Alberto also advises businesses to consider which AI use cases they want to implement in retail. While there might be off-the-shelf solutions available, these solutions often need to be customized and tuned to the specific data and appearances of the retailer’s products. This customization is necessary whether the application involves autonomous checkout, out-of-stock detection or enhancing the online retail experience by recommending products to users.
Robert draws a parallel between warehouses and retail stores. He mentions that the fundamental principles governing the technology used in these environments are quite similar- both involve managing and tracking objects, whether in a store or a warehouse setting.
He points out that the technology powering autonomous checkout in retail is closely aligned with the warehouse systems. For instance, many companies are introducing robotic solutions capable of picking items in warehouses, and there’s a growing trend of guiding human workers about where to locate specific items.
Additionally, there’s a focus on enhancing warehouse safety by integrating autonomous navigation features into devices like forklifts. It is particularly crucial in environments where accidents can have severe consequences due to the presence of heavy objects and tall shelves.

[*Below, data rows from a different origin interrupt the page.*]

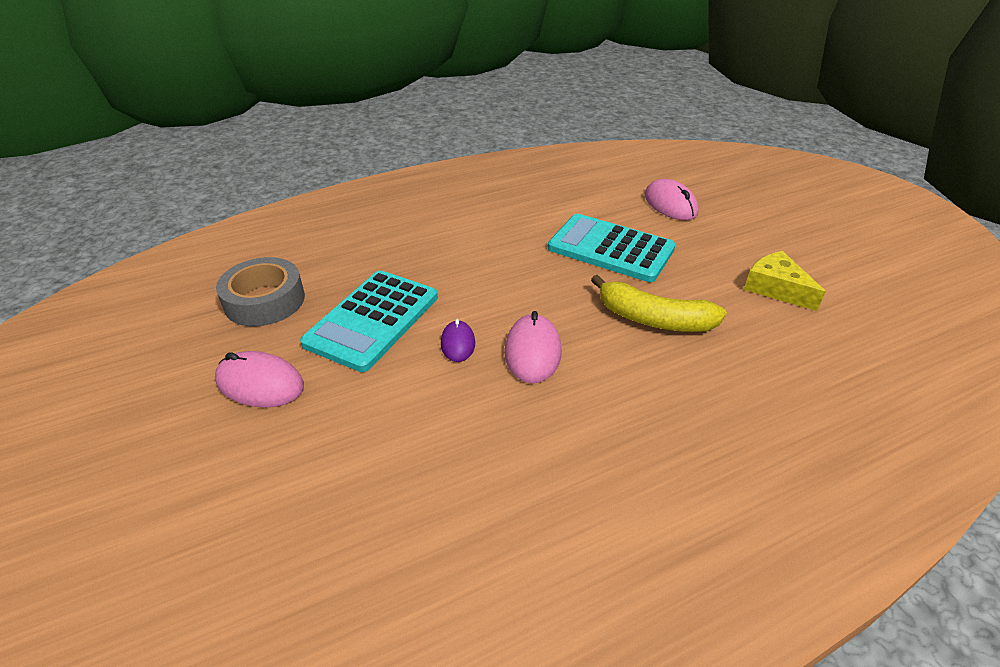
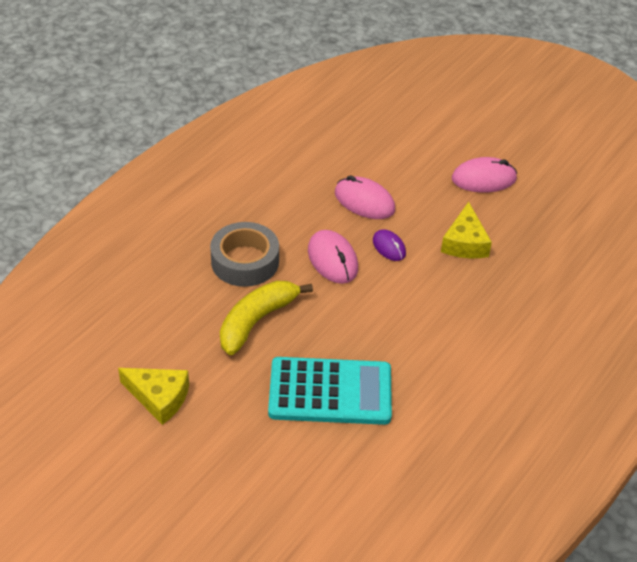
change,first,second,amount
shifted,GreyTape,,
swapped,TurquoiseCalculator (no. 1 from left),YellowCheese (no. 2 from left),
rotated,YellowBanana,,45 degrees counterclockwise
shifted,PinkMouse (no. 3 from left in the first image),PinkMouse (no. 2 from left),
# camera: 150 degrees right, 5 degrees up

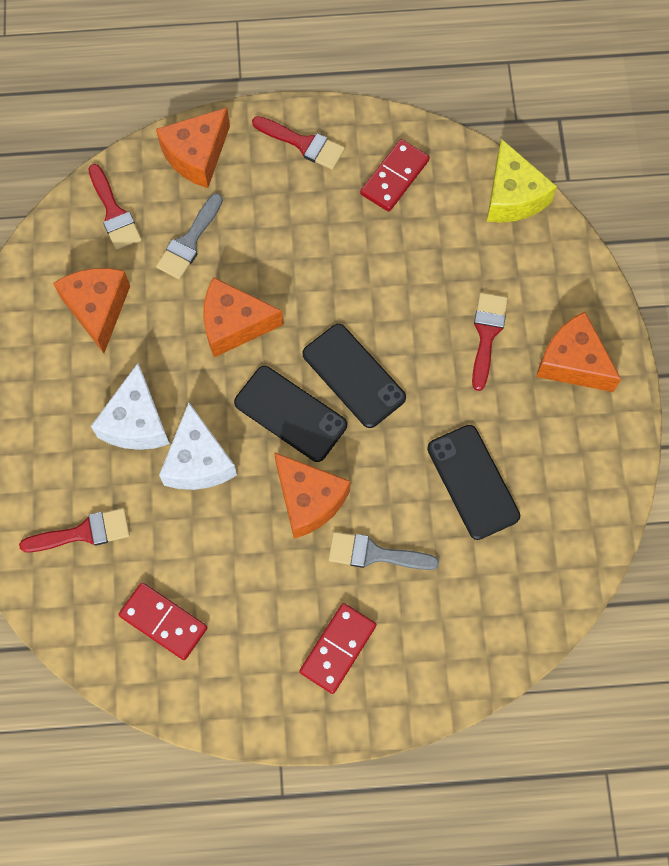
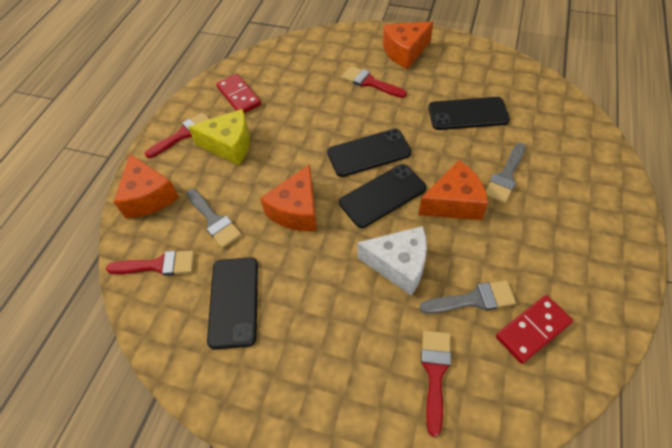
change,first,second,amount
swapped,OrangeCheese (no. 1 from left),BlackPhone (no. 1 from left),
gone,WhiteCheese (no. 1 from left),,
gone,RedDomino (no. 2 from left),,
shifted,YellowCheese,,
new,,GreyBrush (no. 2 from left),
# camera: 65 degrees left, 15 degrees down

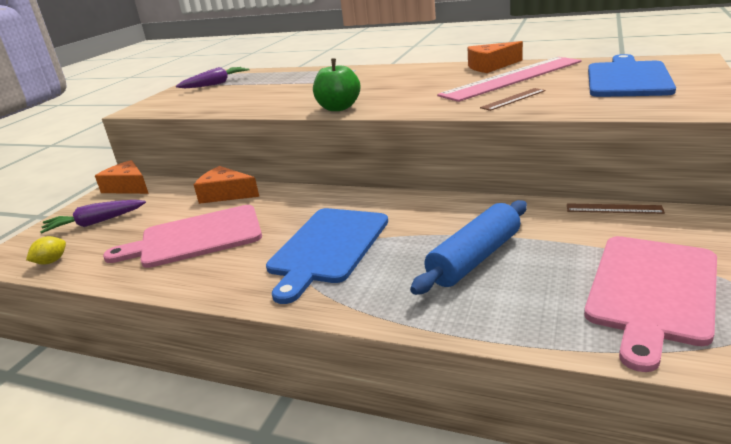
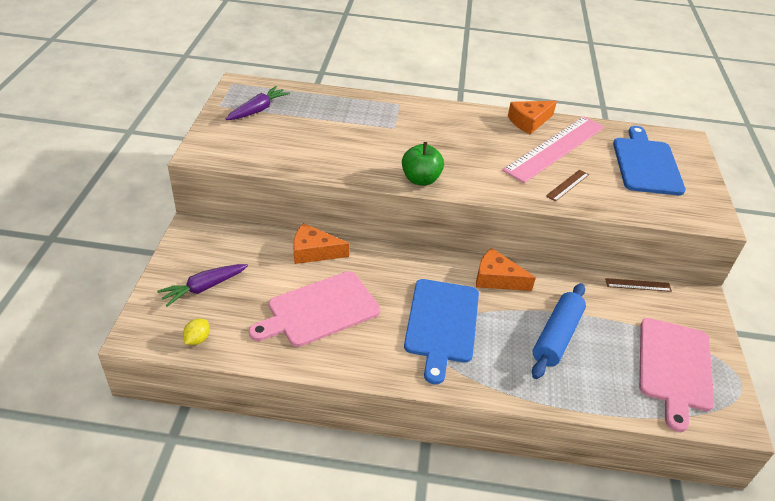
change,first,second,amount
shifted,OrangeCheese (no. 1 from left in the first image),OrangeCheese (no. 2 from left),
# camera: 20 degrees left, 15 degrees up

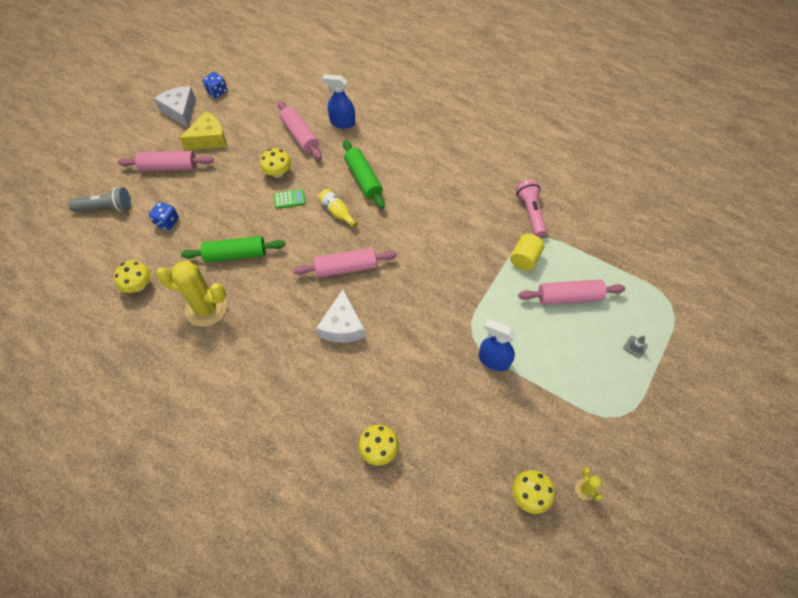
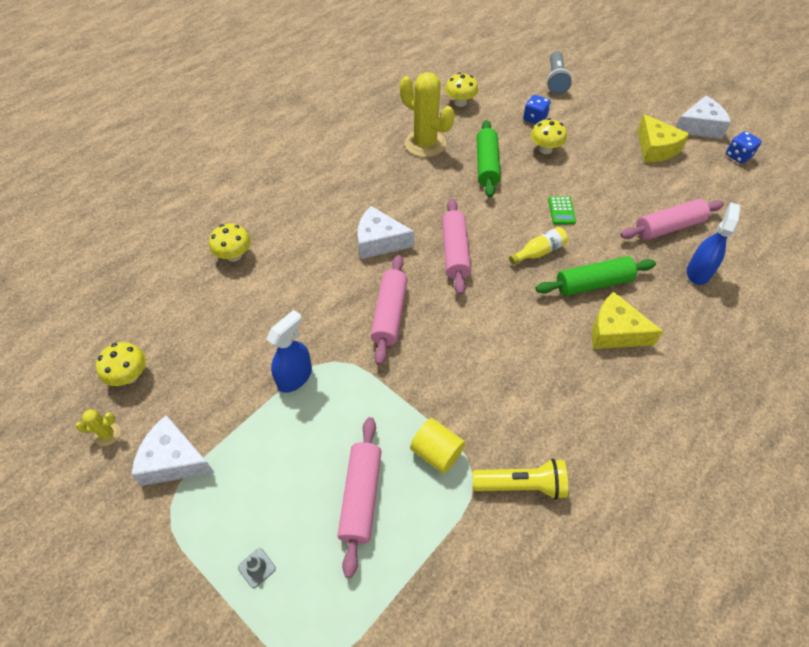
change,first,second,amount
shifted,PinkRollingPin (no. 1 from left in the first image),PinkRollingPin (no. 2 from left),
rotated,YellowCactus (no. 1 from left in the first image),YellowCactus (no. 2 from left),75 degrees counterclockwise
shifted,YellowMushroom (no. 2 from left in the first image),YellowMushroom (no. 4 from left),
repainted,PinkFlashlight,YellowFlashlight,
new,,WhiteCheese (no. 1 from left),
new,,YellowCheese (no. 1 from left),
# camera: 100 degrees right, 5 degrees down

Furthermore, he emphasizes that warehouses also offer potential for automation in smaller tasks beyond their primary function of storing and retrieving items. These tasks include palletization, where items are arranged on pallets for transport, and routine scanning of objects as they move in and out of the warehouse. These processes can be streamlined by using cameras or nearby robots, reducing the manual effort required and enhancing efficiency.
Robert lastly discusses the significance of infrastructure and its upkeep. AI technology could be applied to monitor and inspect infrastructure, such as spotting cracks in concrete or worn-out patches. Quadrupedal robots like Boston Dynamics’ Spot robot check energy infrastructure and send data for AI analysis.
Similarly, AI algorithms within a central hub can identify anomalies in infrastructure data, resembling radiologists detecting medical issues. AI leverages large models to generate comprehensive Health Reports for infrastructure.